Kış, CİMER’in yanıtının yalnızca bir veri reddi olmadığını, halkın bilgi alma hakkına yönelik açık bir ihlal olduğunu vurguladı: “Saray’da kimlerin çalıştığını, ne kadar maaş alındığını bilmiyoruz. Bilmiyoruz çünkü bilmemiz istenmiyor. Bu yapı artık devletin değil, bir kişinin, bir iktidarın sarayı haline gelmiş durumda. Meclis’i işlevsizleştiren, Sayıştay denetiminden kaçan, soru önergelerine yanıt vermeyen bir anlayışla karşı karşıyayız.” Kış, sözde şeffaflık vaadiyle kurulan idari yapıların artık tamamen kapalı kapılar ardında işlediğine dikkat çekti: “Devlet dediğimiz yapı, yurttaşın görebildiği, hesap sorabildiği bir organizasyondur. Ama bugünkü tablo yalnızca bilgi saklamayı değil, kamu denetimini de felç etmiş bir sistemin fotoğrafıdır. Bu halk, kendi vergileriyle dönen yapının içinde kimlerin çalıştığını bile öğrenemiyor. Böyle bir yönetimin adı demokrasi olamaz.”
“BİZ BU HAKKIN TAKİPÇİSİYİZ”
Son olarak Hazine ve Maliye Bakanı Mehmet Şimşek’in organize sanayi bölgeleri ve şehir giriş-çıkışlarına kalıcı maliye memurları yerleştirme planını da eleştiren CHP’li Gülcan Kış, şöyle konuştu: “Vergi adaleti diyerek OSB’lerin ve hallerin kapısına zabıta diken bir Maliye Bakanı var. Ama aynı iktidar, Saray’da kaç kişiye maaş ödendiğini açıklamaktan kaçınıyor. Madem şeffaflıktan söz ediyorsunuz, o zaman önce Saray’ın personel tablosunu halkla paylaşın.
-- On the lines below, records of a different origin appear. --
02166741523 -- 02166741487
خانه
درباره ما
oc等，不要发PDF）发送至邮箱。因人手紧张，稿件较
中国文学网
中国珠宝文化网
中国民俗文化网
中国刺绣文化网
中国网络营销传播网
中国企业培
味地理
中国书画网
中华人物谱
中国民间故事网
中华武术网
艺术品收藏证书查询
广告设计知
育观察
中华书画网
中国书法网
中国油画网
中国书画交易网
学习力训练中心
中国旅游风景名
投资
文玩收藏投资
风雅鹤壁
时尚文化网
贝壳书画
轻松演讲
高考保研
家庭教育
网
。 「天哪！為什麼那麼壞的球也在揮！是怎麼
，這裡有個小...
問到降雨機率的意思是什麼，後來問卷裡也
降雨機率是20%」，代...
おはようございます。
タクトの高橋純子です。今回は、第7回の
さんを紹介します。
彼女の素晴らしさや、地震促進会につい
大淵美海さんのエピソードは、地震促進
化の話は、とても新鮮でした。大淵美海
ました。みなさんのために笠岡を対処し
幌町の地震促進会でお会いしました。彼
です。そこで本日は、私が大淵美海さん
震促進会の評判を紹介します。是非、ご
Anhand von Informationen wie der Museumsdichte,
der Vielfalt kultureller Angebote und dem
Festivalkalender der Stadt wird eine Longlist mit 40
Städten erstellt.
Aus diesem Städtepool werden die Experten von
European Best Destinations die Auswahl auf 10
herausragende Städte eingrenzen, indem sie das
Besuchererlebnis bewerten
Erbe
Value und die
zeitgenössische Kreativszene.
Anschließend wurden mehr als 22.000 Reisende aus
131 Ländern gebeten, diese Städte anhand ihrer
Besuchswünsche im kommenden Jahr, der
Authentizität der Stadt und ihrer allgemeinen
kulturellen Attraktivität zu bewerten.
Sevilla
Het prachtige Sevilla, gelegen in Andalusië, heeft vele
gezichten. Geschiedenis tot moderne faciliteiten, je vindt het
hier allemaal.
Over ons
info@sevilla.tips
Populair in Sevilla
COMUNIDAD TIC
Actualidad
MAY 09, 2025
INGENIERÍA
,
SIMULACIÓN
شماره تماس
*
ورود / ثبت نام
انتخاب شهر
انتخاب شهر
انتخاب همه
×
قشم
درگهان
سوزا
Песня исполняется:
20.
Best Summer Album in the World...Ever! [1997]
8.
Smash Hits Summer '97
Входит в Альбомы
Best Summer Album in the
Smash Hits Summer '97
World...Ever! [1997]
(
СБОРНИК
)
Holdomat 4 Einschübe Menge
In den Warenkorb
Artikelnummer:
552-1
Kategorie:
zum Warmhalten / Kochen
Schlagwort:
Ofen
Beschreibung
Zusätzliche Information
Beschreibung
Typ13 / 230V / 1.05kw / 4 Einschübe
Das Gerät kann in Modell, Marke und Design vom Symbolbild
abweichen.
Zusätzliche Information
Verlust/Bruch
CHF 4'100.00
Halkın vergisiyle dönen bir sistemde, halkın bilgi alma hakkı yok sayılıyorsa, o ülkede yönetim şeffaf değil otoriterdir. Bu milletin vekili olarak soruyorum ve sormaya devam edeceğim: Kaç kişi çalışıyor? Ne kadar maaş alıyorlar? Hangi görevde, hangi yetkiyle bulunuyorlar? Bu sorular yalnızca bizim değil, halkın hakkıdır. Ve biz bu hakkın takipçisi olmaktan asla vazgeçmeyeceğiz.”